··· Working data ···

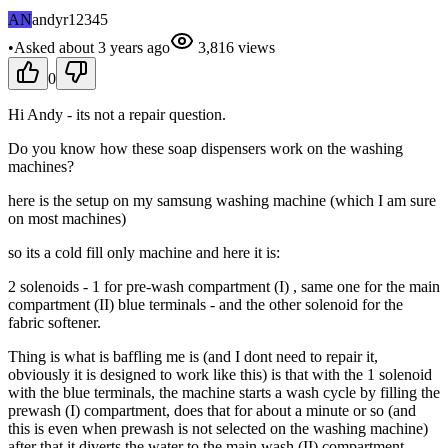
AN
andyr12345
•
Asked
about 3 years
ago
3,816
views
0
Hi Andy - its not a repair question.
Do you know how these soap dispensers work on the washing
machines?
here is the setup on my samsung washing machine (which I am sure
on most machines)
so its a cold fill only machine and here it is:
2 solenoids - 1 for pre-wash compartment (I) , same one for the main
compartment (II) blue terminals - and the other solenoid for the
fabric softener.
Thing is what is baffling me is (and I dont need to repair it,
obviously it is designed to work like this) is that with the 1 solenoid
with the blue terminals, the machine starts a wash cycle by filling the
prewash (I) compartment, does that for about a minute or so (and
this is even when prewash is not selected on the washing machine)
after that it diverts the water to the main wash (II) compartment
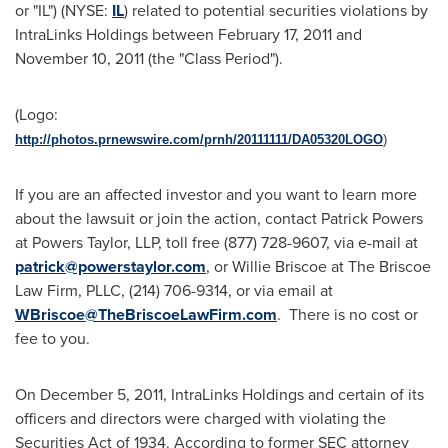
or "IL") (NYSE:
IL
) related to potential securities violations by
IntraLinks Holdings between
February 17, 2011
and
November 10, 2011
(the "Class Period").
(Logo:
http://photos.prnewswire.com/prnh/20111111/DA05320LOGO
)
If you are an affected investor and you want to learn more
about the lawsuit or join the action, contact
Patrick Powers
at Powers Taylor, LLP, toll free (877) 728-9607, via e-mail at
patrick@powerstaylor.com
, or
Willie Briscoe
at The Briscoe
Law Firm, PLLC, (214) 706-9314, or via email at
WBriscoe@TheBriscoeLawFirm.com
. There is no cost or
fee to you.
On
December 5, 2011
, IntraLinks Holdings and certain of its
officers and directors were charged with violating the
Securities Act of 1934. According to former SEC attorney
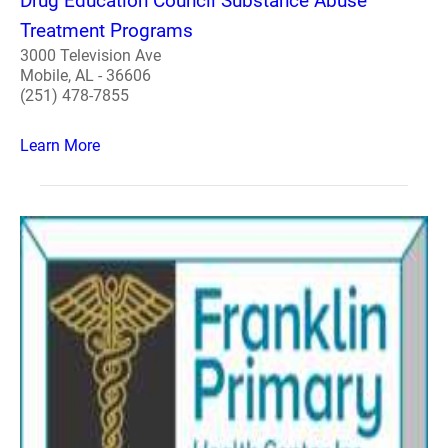
Drug Education Council Substance Abuse
Treatment Programs
3000 Television Ave
Mobile, AL - 36606
(251) 478-7855
Learn More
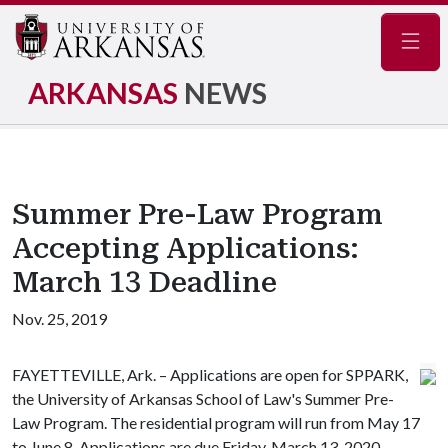
Navig
ARKANSAS
NEWS
Summer Pre-Law Program
Accepting Applications:
March 13 Deadline
Nov. 25, 2019
FAYETTEVILLE, Ark. – Applications are open for SPPARK,
the University of Arkansas School of Law's Summer Pre-
Law Program. The residential program will run from May 17
to June 8. Applications are due Friday, March 13, 2020.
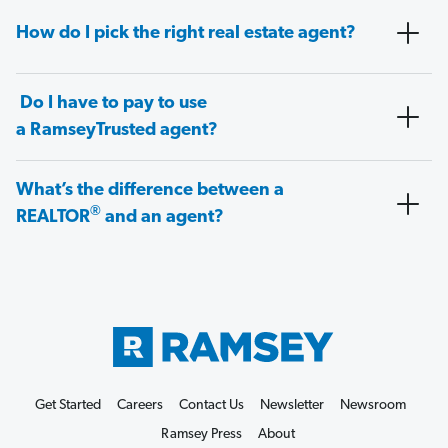
How do I pick the right real estate agent?
Do I have to pay to use
a RamseyTrusted agent?
What’s the difference between a
®
REALTOR
and an agent?
Get Started
Careers
Contact Us
Newsletter
Newsroom
Ramsey Press
About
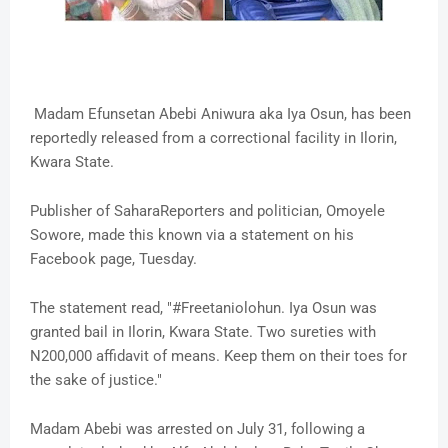
Madam Efunsetan Abebi Aniwura aka Iya Osun, has been
reportedly released from a correctional facility in Ilorin,
Kwara State.
Publisher of SaharaReporters and politician, Omoyele
Sowore, made this known via a statement on his
Facebook page, Tuesday.
The statement read, "#Freetaniolohun. Iya Osun was
granted bail in Ilorin, Kwara State. Two sureties with
N200,000 affidavit of means. Keep them on their toes for
the sake of justice."
Madam Abebi was arrested on July 31, following a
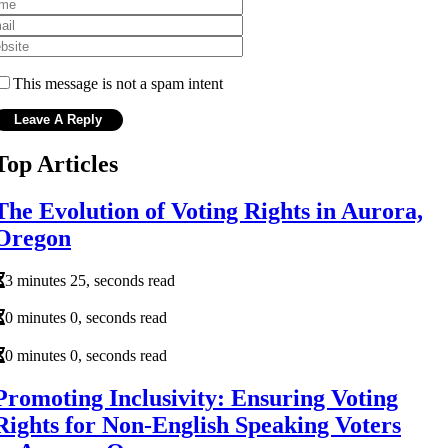
This message is not a spam intent
Top Articles
The Evolution of Voting Rights in Aurora,
Oregon
3 minutes 25, seconds read
0 minutes 0, seconds read
0 minutes 0, seconds read
Promoting Inclusivity: Ensuring Voting
Rights for Non-English Speaking Voters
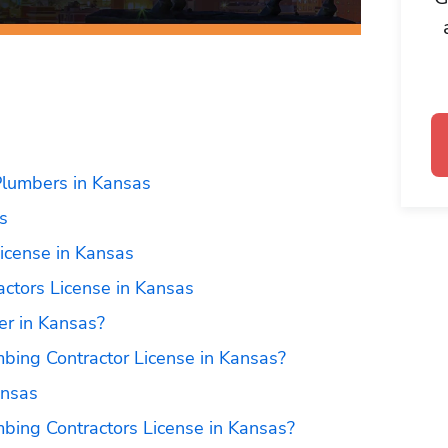
Plumbers in Kansas
s
icense in Kansas
actors License in Kansas
r in Kansas?
bing Contractor License in Kansas?
ansas
bing Contractors License in Kansas?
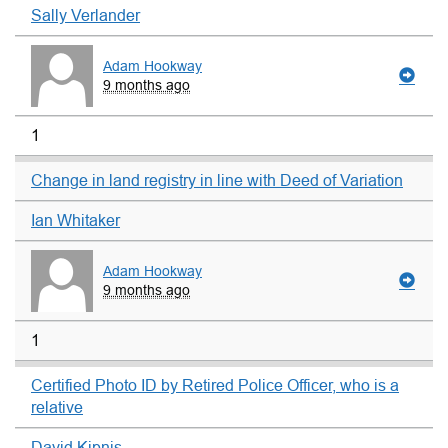
Sally Verlander
Adam Hookway
9 months ago
1
Change in land registry in line with Deed of Variation
Ian Whitaker
Adam Hookway
9 months ago
1
Certified Photo ID by Retired Police Officer, who is a
relative
David Kipnis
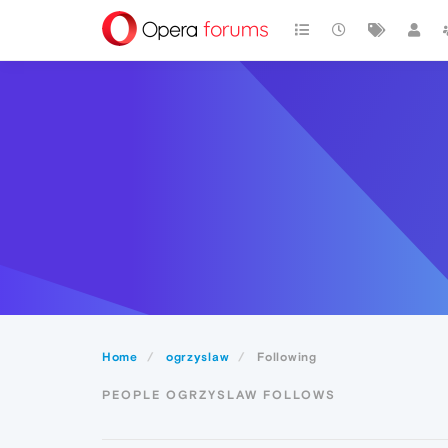
Home
ogrzyslaw
Following
PEOPLE OGRZYSLAW FOLLOWS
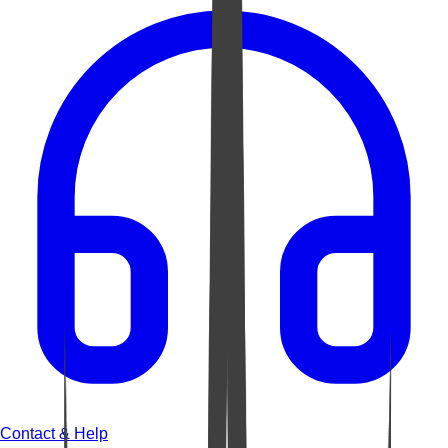
Contact & Help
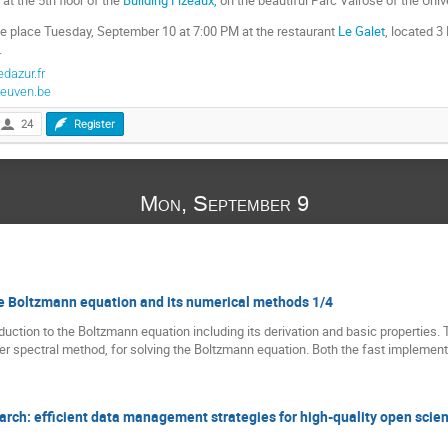
ake place Tuesday, September 10 at 7:00 PM at the restaurant
Le Galet
, located 
.
dazur.fr
euven.be
24
Register
Mon, September 9
the Boltzmann equation and its numerical methods 1/4
troduction to the Boltzmann equation including its derivation and basic properties. 
rier spectral method, for solving the Boltzmann equation. Both the fast implemen
rch: efficient data management strategies for high-quality open scie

···

# What to work on:
Which of the lines above carry the string "Madam"? Copy every one.

# Your solution:
Madam Efunsetan Abebi Aniwura aka Iya Osun, has been
Madam Abebi was arrested on July 31, following a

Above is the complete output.